Theatre Review - When It Happens to You
Amanda Abbington and Rosie Day in When It Happens to You [Mark Douet]
AMERICAN bestselling novelist Tawni O’Dell wrote When It Happens to You after her daughter was raped. It was an attempt to make sense of the sexual assault and how it affected their family. Tawni starred in the original production off-Broadway.
Tara (Amanda Abbington) is woken at 3am by a phone call every parent dreads. Her daughter Esme (Rosie Day), a chef in New York, is stricken. She tells her mom how a stranger had followed her home to her apartment and raped her.
Alongside her anguish Esme is incredulous that, despite her screams, no one in her block intervened or called the police.

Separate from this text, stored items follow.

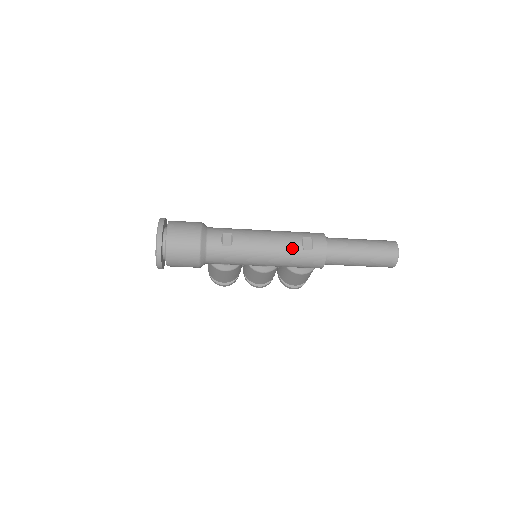
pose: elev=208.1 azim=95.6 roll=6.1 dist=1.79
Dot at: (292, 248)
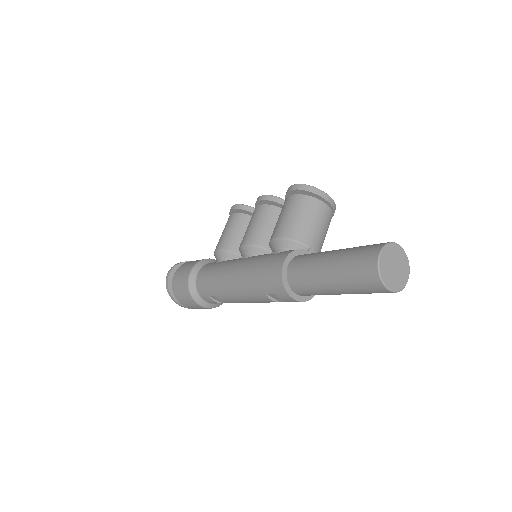
Dot at: (269, 302)
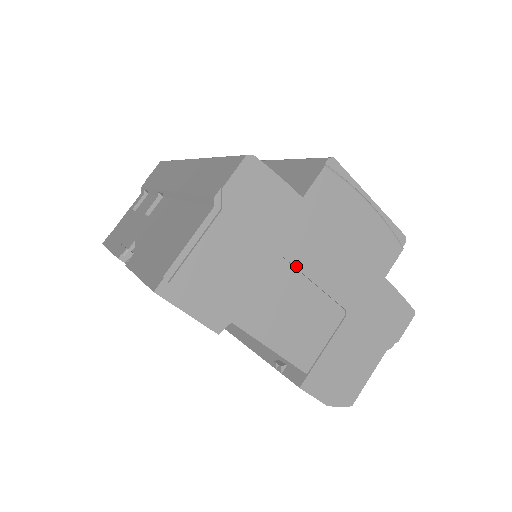
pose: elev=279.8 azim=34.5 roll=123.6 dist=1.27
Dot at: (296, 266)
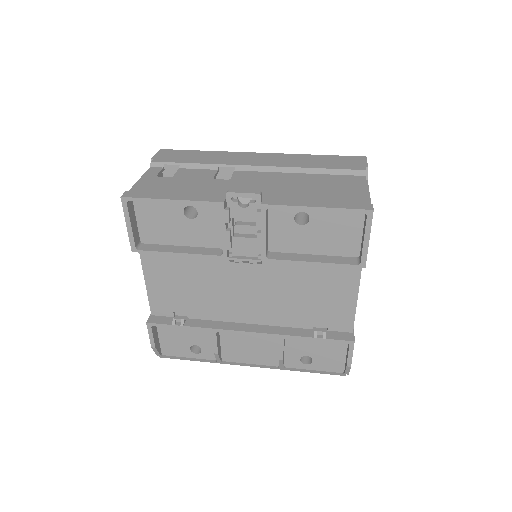
Dot at: occluded
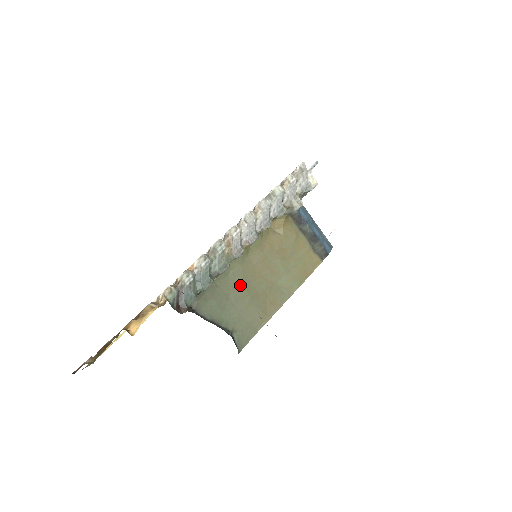
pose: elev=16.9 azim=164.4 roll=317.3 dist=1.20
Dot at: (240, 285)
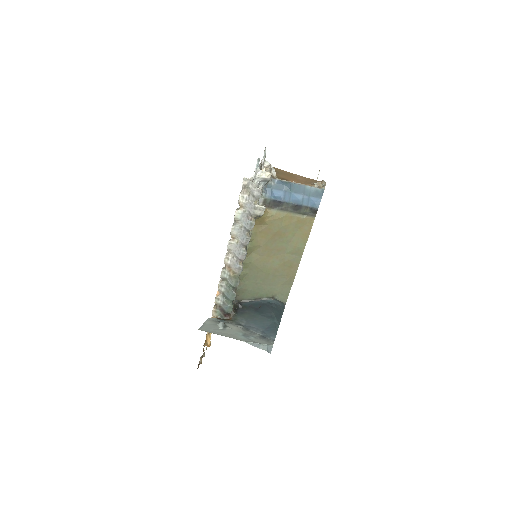
Dot at: (260, 272)
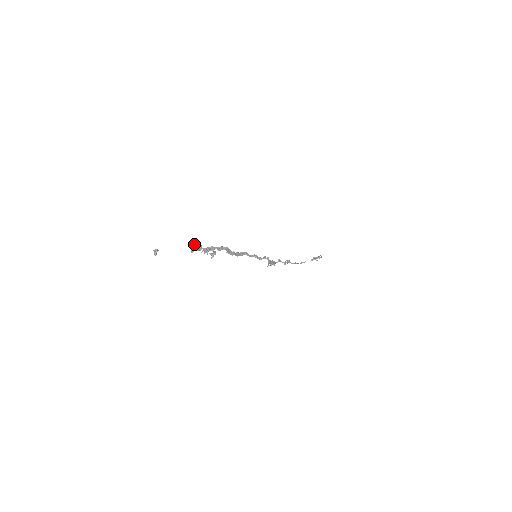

Her trauma inevitably impacts her mother, a divorcee, as well as Esme’s brother Connor (Miles Moran), who is just starting college.
Esme leaves her job and eventually her apartment, she starts drinking and rejects her mother’s offers of help and support. She seesaws between anger, shame and vulnerability, matched by Tara’s equally contradictory emotions.
It’s a devastating account of the damage violence wreaks on the victim and those closest to them.
Tok Stephen completes the quartet, playing several roles from shadowy stalker to sympathetic detective and a therapist who unexpectedly offers Tara the respite she needs.
Jez Bond’s sensitive production is played out on a bare stage. He wisely sacrifices a cumbersome set and props to foreground O’Dell’s words – scene changes are subtly underscored by Sherry Coenen’s lighting.
Skilfully acted, When It Happens to You is a slow burn (90 minutes without an interval), but there’s a powerful final twist and it’s impossible not to be profoundly moved as we watch mother and daughter’s attempts to reconnect and rebuild their lives.